Below are the records; copy each line in which "CLOUDFLARENET" can be found.
***** AVAILABLE DATA
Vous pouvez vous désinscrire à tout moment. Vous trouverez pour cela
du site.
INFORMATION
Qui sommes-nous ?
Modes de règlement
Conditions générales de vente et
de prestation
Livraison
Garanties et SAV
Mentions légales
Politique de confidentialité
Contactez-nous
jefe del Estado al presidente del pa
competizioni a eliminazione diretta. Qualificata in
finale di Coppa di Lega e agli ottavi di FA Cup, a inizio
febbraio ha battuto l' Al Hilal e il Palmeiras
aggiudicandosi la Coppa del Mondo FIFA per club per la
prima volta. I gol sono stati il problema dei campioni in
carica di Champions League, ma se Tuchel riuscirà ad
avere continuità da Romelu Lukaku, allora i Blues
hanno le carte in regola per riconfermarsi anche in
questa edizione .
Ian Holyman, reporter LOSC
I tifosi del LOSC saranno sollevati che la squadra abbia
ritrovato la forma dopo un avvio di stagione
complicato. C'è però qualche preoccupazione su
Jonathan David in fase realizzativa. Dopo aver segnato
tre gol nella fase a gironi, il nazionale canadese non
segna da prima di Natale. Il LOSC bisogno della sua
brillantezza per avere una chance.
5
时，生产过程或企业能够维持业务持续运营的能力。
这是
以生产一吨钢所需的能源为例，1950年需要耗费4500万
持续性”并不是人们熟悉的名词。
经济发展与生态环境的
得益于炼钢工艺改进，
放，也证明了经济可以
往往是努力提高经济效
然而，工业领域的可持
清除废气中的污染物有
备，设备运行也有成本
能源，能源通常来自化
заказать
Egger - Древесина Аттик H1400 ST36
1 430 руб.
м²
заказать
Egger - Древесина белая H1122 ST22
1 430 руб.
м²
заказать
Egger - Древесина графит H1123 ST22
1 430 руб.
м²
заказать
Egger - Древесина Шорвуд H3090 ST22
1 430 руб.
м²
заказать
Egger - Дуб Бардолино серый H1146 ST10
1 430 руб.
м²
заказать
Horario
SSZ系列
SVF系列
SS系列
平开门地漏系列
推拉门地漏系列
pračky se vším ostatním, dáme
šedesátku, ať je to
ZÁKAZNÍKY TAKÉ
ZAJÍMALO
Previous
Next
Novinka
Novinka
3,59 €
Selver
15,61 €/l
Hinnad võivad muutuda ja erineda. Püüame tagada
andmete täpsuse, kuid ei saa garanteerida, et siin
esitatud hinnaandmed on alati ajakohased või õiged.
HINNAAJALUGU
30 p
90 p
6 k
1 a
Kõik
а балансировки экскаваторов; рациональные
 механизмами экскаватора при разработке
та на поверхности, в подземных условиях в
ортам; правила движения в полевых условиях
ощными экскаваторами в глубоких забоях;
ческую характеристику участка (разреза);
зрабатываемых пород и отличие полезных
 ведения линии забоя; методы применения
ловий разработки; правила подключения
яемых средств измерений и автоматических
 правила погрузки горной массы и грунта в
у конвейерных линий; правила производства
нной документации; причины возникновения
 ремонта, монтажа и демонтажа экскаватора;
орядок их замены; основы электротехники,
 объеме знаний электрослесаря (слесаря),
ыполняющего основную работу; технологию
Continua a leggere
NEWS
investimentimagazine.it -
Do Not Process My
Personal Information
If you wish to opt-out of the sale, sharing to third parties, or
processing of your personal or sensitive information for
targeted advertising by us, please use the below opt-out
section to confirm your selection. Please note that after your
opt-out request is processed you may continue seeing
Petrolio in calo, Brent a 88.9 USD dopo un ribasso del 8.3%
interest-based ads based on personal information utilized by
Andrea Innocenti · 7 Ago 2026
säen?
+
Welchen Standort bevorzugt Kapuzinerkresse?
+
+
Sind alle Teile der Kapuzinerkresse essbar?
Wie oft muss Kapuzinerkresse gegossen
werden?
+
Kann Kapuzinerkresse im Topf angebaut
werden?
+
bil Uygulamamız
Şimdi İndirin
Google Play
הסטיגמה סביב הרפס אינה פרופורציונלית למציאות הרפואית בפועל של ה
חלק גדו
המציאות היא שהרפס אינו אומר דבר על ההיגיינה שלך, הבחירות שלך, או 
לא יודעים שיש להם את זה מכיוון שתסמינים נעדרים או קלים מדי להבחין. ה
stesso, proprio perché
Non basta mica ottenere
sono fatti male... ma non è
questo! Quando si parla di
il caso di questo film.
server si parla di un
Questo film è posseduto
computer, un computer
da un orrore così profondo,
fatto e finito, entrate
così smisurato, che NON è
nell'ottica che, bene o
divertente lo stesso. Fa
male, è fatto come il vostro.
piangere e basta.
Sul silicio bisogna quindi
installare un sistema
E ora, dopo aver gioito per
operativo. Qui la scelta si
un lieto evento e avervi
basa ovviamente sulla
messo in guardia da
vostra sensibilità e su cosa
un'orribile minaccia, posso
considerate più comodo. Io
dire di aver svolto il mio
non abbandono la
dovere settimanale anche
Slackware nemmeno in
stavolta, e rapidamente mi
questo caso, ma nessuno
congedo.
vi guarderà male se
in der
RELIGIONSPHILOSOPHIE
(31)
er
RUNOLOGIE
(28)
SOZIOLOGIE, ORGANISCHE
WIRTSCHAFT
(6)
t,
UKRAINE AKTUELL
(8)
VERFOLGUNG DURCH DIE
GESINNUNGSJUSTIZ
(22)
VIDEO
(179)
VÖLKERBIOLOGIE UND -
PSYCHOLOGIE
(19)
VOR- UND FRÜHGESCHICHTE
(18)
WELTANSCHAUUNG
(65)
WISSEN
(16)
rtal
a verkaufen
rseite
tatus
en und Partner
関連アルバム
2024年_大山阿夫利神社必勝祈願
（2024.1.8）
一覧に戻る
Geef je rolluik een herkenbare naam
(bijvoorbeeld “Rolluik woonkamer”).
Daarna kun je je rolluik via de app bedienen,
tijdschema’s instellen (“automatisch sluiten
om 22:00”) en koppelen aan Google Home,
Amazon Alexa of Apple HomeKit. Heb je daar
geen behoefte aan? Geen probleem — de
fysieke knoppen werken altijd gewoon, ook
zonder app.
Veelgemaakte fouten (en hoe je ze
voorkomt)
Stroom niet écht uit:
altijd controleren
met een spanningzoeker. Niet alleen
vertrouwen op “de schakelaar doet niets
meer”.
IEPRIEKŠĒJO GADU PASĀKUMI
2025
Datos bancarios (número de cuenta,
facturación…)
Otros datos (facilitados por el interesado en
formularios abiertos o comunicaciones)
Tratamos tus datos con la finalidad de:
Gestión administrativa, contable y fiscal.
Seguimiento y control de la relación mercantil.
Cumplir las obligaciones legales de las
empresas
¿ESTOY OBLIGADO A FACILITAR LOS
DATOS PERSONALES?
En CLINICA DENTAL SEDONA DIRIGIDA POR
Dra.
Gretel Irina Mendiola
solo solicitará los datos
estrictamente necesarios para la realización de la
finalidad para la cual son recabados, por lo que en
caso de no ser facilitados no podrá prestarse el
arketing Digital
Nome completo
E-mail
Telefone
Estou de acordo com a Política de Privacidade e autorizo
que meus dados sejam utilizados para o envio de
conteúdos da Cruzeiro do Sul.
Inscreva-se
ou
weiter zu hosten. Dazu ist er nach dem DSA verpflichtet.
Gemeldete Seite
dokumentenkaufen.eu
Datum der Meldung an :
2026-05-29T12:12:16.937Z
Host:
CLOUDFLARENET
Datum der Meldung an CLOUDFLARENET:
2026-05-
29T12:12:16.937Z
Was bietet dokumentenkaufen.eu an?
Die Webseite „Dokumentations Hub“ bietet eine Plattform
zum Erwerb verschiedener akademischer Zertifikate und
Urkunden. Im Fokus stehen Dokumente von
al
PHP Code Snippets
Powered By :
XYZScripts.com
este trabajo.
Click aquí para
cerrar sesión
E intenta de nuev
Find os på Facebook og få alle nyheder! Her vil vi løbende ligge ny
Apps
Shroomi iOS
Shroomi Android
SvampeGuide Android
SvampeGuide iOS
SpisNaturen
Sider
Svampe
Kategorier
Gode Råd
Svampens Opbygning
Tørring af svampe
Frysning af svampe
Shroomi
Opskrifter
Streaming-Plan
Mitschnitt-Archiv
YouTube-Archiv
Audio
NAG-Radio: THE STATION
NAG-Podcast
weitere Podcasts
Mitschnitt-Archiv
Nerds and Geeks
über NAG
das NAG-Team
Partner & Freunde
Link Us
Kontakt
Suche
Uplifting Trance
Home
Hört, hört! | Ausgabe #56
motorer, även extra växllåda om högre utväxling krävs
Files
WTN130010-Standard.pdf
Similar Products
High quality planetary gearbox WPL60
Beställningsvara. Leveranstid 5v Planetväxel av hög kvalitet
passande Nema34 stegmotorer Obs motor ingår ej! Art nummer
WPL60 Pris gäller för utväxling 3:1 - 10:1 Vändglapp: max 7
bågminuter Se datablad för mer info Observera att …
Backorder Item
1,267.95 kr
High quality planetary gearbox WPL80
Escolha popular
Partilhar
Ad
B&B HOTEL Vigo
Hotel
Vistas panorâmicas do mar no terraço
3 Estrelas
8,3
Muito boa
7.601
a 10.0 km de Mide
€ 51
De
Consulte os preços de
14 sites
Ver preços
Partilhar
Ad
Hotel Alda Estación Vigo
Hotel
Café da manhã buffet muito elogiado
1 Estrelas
**********
• [TASK RESULT]
CLOUDFLARENET
Datum der Meldung an CLOUDFLARENET:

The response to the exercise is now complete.